Monday, October 14, 2013

Reviving Glassboro, a town linked with growing university

One in a continuing series spotlighting real estate markets in this region's communities.
Yet again, Glassboro is getting its groove back. It's an era of re-reinvention for the Gloucester County borough - once known for the manufacture of its namesake product, then as the sleepy town that hosted a 1960s Cold War summit - as it links itself to the growing reputation of Rowan University.
This time, Glassboro is a college town with a difference, as both municipal and university officials are quick to emphasize.
The best example is the newest and shiniest example of town-gown cooperation: Rowan Boulevard, a brand-new thoroughfare linking the 200-acre campus with Glassboro's reviving downtown.
"Rowan Boulevard is not a university project but a partnership of public and private development," says Jose Cardona, interim vice president for university relations. "Rowan leases space in the buildings but doesn't own them, so they remain on the borough's tax rolls."
In a community where the median tax on a single-family home was $5,900 in 2011, increasing ratables is a good thing - especially the $1.2 million in new annual levies that will result on the project's completion.
Rowan Boulevard is sprouting from 26 acres on which 90 properties - some student rentals, others single-family homes, and many abandoned - once stood. It is, at $300 million, New Jersey's largest municipal redevelopment project, says Gloucester County Freeholder Heather Simmons, a Glassboro resident who is the liaison for economic development.
"Those 90 properties were acquired through bonds, not eminent domain," Simmons says, adding that the effort will serve as a catalyst for the revitalization of adjacent neighborhoods of a community once predominately populated by Italian American glassmakers like her husband's family.
"We live in his family's house in downtown Glassboro," she says. "We always have and always will."
Glassboro's forward movement already is propelling property values as well.
"I've been selling real estate in the borough for many years," says Marilyn Snyder, an agent with Weichert Realtors' Washington Township office, "but I've never had as many buyers asking me about Glassboro as I've had in the last two years."

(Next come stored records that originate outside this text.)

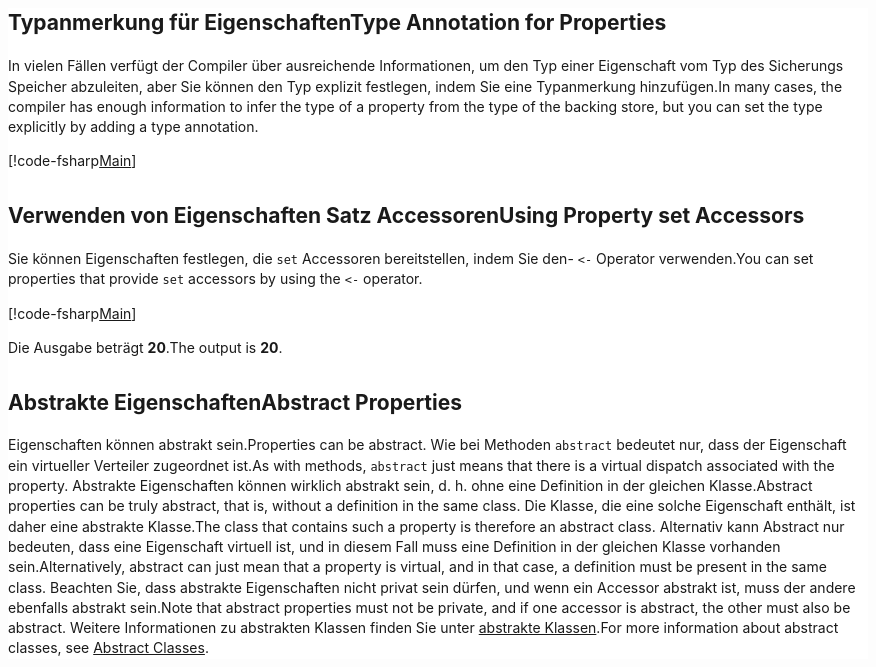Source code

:## <a name="type-annotation-for-properties"></a><span data-ttu-id="2e93a-152">Typanmerkung für Eigenschaften</span><span class="sxs-lookup"><span data-stu-id="2e93a-152">Type Annotation for Properties</span></span>

<span data-ttu-id="2e93a-153">In vielen Fällen verfügt der Compiler über ausreichende Informationen, um den Typ einer Eigenschaft vom Typ des Sicherungs Speicher abzuleiten, aber Sie können den Typ explizit festlegen, indem Sie eine Typanmerkung hinzufügen.</span><span class="sxs-lookup"><span data-stu-id="2e93a-153">In many cases, the compiler has enough information to infer the type of a property from the type of the backing store, but you can set the type explicitly by adding a type annotation.</span></span>

[!code-fsharp[Main](~/samples/snippets/fsharp/lang-ref-1/snippet3205.fs)]

## <a name="using-property-set-accessors"></a><span data-ttu-id="2e93a-154">Verwenden von Eigenschaften Satz Accessoren</span><span class="sxs-lookup"><span data-stu-id="2e93a-154">Using Property set Accessors</span></span>

<span data-ttu-id="2e93a-155">Sie können Eigenschaften festlegen, die `set` Accessoren bereitstellen, indem Sie den- `<-` Operator verwenden.</span><span class="sxs-lookup"><span data-stu-id="2e93a-155">You can set properties that provide `set` accessors by using the `<-` operator.</span></span>

[!code-fsharp[Main](~/samples/snippets/fsharp/lang-ref-1/snippet3206.fs)]

<span data-ttu-id="2e93a-156">Die Ausgabe beträgt **20**.</span><span class="sxs-lookup"><span data-stu-id="2e93a-156">The output is **20**.</span></span>

## <a name="abstract-properties"></a><span data-ttu-id="2e93a-157">Abstrakte Eigenschaften</span><span class="sxs-lookup"><span data-stu-id="2e93a-157">Abstract Properties</span></span>

<span data-ttu-id="2e93a-158">Eigenschaften können abstrakt sein.</span><span class="sxs-lookup"><span data-stu-id="2e93a-158">Properties can be abstract.</span></span> <span data-ttu-id="2e93a-159">Wie bei Methoden `abstract` bedeutet nur, dass der Eigenschaft ein virtueller Verteiler zugeordnet ist.</span><span class="sxs-lookup"><span data-stu-id="2e93a-159">As with methods, `abstract` just means that there is a virtual dispatch associated with the property.</span></span> <span data-ttu-id="2e93a-160">Abstrakte Eigenschaften können wirklich abstrakt sein, d. h. ohne eine Definition in der gleichen Klasse.</span><span class="sxs-lookup"><span data-stu-id="2e93a-160">Abstract properties can be truly abstract, that is, without a definition in the same class.</span></span> <span data-ttu-id="2e93a-161">Die Klasse, die eine solche Eigenschaft enthält, ist daher eine abstrakte Klasse.</span><span class="sxs-lookup"><span data-stu-id="2e93a-161">The class that contains such a property is therefore an abstract class.</span></span> <span data-ttu-id="2e93a-162">Alternativ kann Abstract nur bedeuten, dass eine Eigenschaft virtuell ist, und in diesem Fall muss eine Definition in der gleichen Klasse vorhanden sein.</span><span class="sxs-lookup"><span data-stu-id="2e93a-162">Alternatively, abstract can just mean that a property is virtual, and in that case, a definition must be present in the same class.</span></span> <span data-ttu-id="2e93a-163">Beachten Sie, dass abstrakte Eigenschaften nicht privat sein dürfen, und wenn ein Accessor abstrakt ist, muss der andere ebenfalls abstrakt sein.</span><span class="sxs-lookup"><span data-stu-id="2e93a-163">Note that abstract properties must not be private, and if one accessor is abstract, the other must also be abstract.</span></span> <span data-ttu-id="2e93a-164">Weitere Informationen zu abstrakten Klassen finden Sie unter [abstrakte Klassen](../abstract-classes.md).</span><span class="sxs-lookup"><span data-stu-id="2e93a-164">For more information about abstract classes, see [Abstract Classes](../abstract-classes.md).</span></span>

Among them are young professionals, staff, and faculty of Rowan, which provides a 10-year, $1,500 annual incentive to employees who buy in the borough and "young people who grew up here who want to stay here," Snyder says.
Ninety employees are still taking advantage of that incentive, says Cardona, adding that Rowan wants faculty and staff "to live and work and get involved in the community."
He notes, for example, that Glassboro High School is across the street from one of Rowan's freshman dormitories, and that high school students involved in two academy programs - performing arts and science and technology - attend class with their college counterparts.
Unlike many postindustrial towns, Glassboro saw shopping centers and other retail, including supermarkets, pop up within its borders, retaining business that would have gone to regional malls and setting the stage for the current revival.
Patricia Settar, of Prudential Fox & Roach's Mullica Hill office, sells mostly around the university area and considers what is going on today "exciting."
"The value of older homes is more affordable, but the taxes are a bit higher," Settar says. "These homes do require some work, but overall young professionals are finding living here convenient."
Snyder says Glassboro offers a "nice mix" of housing types, ranging from small condos for $100,000 each to singles for just under $300,000, and everything in between.
New construction is well represented - not only the multigenerational housing above retail spaces on Rowan Boulevard, but 51 townhouses on adjacent South Poplar Street that will be deed-restricted to owner-occupiers, Simmons says.
Impressed by Glassboro's revitalization efforts and its proximity to Route 55 and Shore traffic, in 2011 Beazer Homes opened Richwood Crossing, a mix of townhouses starting at $189,990 and singles at $236,990 at Ellis Mill and Richwood Aura Roads.
In less than two years, 73 townhouses and 40 singles have been sold, "mostly to 'hometown heroes' - doctors, nurses and other professionals," says Gary Rhoadarmer, Beazer's regional marketing manager.
Although Simmons, Cardona, and others acknowledge that the university and the town led parallel existences for many years, "things took a 180-degree turn in 1997, when we started conversations about the future of Glassboro," Cardona says.
The progress made so far, especially on Rowan Boulevard, "must be seen to be understood," he says.
Simmons' concern is that the borough will be able to keep up with Rowan's growth, especially since it joined Rutgers as one of New Jersey's two state research universities over the summer, which will enhance the school's profile nationally.
Efforts thus far, including the opening of a Marriott Courtyard Hotel, a mixed-use building, and a parking garage on Rowan Boulevard, have added 135 jobs to Glassboro, with "hundreds more to come," she says.
The list of what's going on these days in Glassboro, and what's in the offing, is an extensive one. The results of more than a decade of "Rowan and Glassboro entwined," as Simmons put it, is all around for everyone to see.
"And this is only the beginning," Cardona says with confidence.